L'expérience de Fizeau en 1849.

 

 

 

 

Hippolyte Fizeau (1819-1896) réalise en 1849 la première mesure terrestre de la vitesse de la lumière.

Pour cela il fabrique un ingénieux système comportant une roue dentée et deux miroirs , dont un semi-réfléchissant.

Sur la figure ci-contre on devine le principe : la roue est mise en rotation , une source de lumière est réfléchie par le premier miroir , franchit une échancrure de la roue , se réfléchit sur le second miroir et parvient à l'observateur après un parcours correspondant à (2d) à la vitesse (c) qui est l'inconnue.

Fizeau fait son expérience entre Montmartre et le Mont Valérien à Suresnes distants de 8633 m.

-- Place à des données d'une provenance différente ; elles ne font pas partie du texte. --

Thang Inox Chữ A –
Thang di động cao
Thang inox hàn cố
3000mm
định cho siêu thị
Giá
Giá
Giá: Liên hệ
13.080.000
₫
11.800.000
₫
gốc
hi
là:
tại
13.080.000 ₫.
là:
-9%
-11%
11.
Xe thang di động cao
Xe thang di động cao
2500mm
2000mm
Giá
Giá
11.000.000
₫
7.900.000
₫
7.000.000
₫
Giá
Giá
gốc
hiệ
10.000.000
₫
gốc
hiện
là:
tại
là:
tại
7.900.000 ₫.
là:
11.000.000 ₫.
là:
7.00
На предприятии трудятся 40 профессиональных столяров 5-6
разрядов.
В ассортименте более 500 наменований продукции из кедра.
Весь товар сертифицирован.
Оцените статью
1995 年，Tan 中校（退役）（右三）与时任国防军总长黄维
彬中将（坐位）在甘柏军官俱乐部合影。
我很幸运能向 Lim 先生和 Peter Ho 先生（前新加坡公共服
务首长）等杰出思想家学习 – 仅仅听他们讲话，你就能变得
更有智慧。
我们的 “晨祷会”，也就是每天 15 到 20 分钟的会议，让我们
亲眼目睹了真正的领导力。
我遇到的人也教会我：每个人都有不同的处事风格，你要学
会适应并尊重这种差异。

La roue dentée comporte 720 dents et 720 échancrures. Fizeau détermine alors la vitesse de rotation de la roue qui permet à la lumière de traverser le bord d'un "creux" et de revenir au bord du même creux. Le faisceau est donc juste occulté et ne parvient plus à l'observateur. Cette vitesse de rotation est de 12,6 tours par seconde.

 

Nous allons mener un petit calcul à la porté d'un lycéen. (......d'autrefois?).

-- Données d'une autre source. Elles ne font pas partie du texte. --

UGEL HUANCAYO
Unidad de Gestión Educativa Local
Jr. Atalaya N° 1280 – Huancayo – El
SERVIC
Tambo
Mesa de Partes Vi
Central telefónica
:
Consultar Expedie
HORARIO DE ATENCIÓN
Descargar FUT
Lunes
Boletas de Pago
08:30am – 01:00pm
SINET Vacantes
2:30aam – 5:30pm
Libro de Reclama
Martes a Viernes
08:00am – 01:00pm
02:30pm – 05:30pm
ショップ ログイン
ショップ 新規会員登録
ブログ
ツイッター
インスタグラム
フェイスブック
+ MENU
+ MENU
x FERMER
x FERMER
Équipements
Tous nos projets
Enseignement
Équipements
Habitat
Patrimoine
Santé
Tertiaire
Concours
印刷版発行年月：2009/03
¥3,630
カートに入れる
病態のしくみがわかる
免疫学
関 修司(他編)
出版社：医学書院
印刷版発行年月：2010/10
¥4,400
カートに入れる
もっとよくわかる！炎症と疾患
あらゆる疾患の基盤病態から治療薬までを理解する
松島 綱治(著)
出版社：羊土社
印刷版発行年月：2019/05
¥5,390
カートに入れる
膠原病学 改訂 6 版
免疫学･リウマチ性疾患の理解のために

Appellons t le temps d'aller et retour de la lumière à la vitesse c. t = 2d/c = 2 x 8633 / c (1)

Le disque possède 2x720 secteurs angulaires (a) identiques de valeurs a = 2 x 3,14 / 2 x 720 radians .

La vitesse angulaire du disque est : v = 2 x 3,14 x 12,6 rad/s

Pendant le temps d'un aller et retour de la lumière l'échancrure a tourné de l'angle (a) à la vitesse (v) pendant le temps (t).

Donc t = a/v = 1 / 2 x 720 x 12,6 (2)

En égalisant (1) et (2) On déduit c.

c = 2 x 8633 x 2 x 720 x 12,6 = 3,13 x 108 m/s à comparer à c = 3 x 108 m/s. Bravo.... Monsieur Fizeau!